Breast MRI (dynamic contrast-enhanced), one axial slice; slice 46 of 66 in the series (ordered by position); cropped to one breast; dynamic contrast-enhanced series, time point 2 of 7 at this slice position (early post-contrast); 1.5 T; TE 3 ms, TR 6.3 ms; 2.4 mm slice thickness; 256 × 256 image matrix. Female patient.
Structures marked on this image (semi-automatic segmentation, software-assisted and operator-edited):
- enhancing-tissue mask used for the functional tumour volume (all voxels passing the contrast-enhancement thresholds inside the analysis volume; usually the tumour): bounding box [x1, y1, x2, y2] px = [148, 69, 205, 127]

--------------------------------------------------

## Work instruction
Write the listing out again, exactly as it reads.

## Answer to this problem
Breast MRI (dynamic contrast-enhanced), one axial slice; slice 46 of 66 in the series (ordered by position); cropped to one breast; dynamic contrast-enhanced series, time point 2 of 7 at this slice position (early post-contrast); 1.5 T; TE 3 ms, TR 6.3 ms; 2.4 mm slice thickness; 256 × 256 image matrix. Female patient.
Structures marked on this image (semi-automatic segmentation, software-assisted and operator-edited):
- enhancing-tissue mask used for the functional tumour volume (all voxels passing the contrast-enhancement thresholds inside the analysis volume; usually the tumour): bounding box [x1, y1, x2, y2] px = [148, 69, 205, 127]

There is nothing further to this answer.